* [TASK TO CARRY OUT]: In the records that follow, show each line where the word "hand" is present.

* [Human pose keypoint data]:
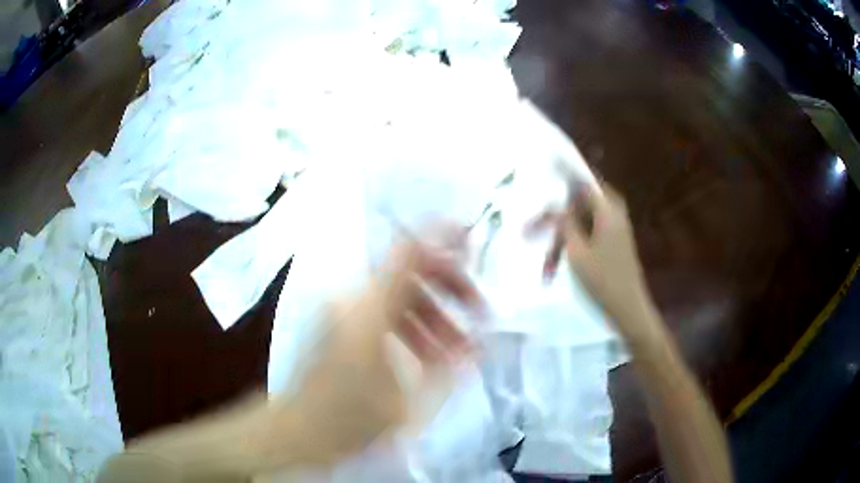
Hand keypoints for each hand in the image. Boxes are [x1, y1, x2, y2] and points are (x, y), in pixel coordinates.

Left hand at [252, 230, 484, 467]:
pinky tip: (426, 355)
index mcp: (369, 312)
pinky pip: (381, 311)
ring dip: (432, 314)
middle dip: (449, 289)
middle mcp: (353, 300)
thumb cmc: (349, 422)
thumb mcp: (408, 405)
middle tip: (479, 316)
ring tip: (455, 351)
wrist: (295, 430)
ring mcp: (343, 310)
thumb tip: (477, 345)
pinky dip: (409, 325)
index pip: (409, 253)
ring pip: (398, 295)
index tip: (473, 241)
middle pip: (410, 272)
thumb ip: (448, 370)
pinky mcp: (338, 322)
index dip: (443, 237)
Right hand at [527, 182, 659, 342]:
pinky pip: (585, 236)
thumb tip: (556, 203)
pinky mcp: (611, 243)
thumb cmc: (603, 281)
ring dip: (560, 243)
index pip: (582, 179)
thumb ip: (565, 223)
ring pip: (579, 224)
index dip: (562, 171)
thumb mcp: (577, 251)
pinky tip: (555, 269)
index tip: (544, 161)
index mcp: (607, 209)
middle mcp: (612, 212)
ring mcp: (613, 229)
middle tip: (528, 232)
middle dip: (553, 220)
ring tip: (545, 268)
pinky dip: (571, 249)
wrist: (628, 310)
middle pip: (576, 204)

* [EXERCISE SOLUTION]:
Hand keypoints for each hand in the image. Boxes are [x1, y1, x2, y2] and points are (x, y), in pixel coordinates.
Left hand at [252, 230, 484, 467]:
Right hand at [527, 182, 659, 342]:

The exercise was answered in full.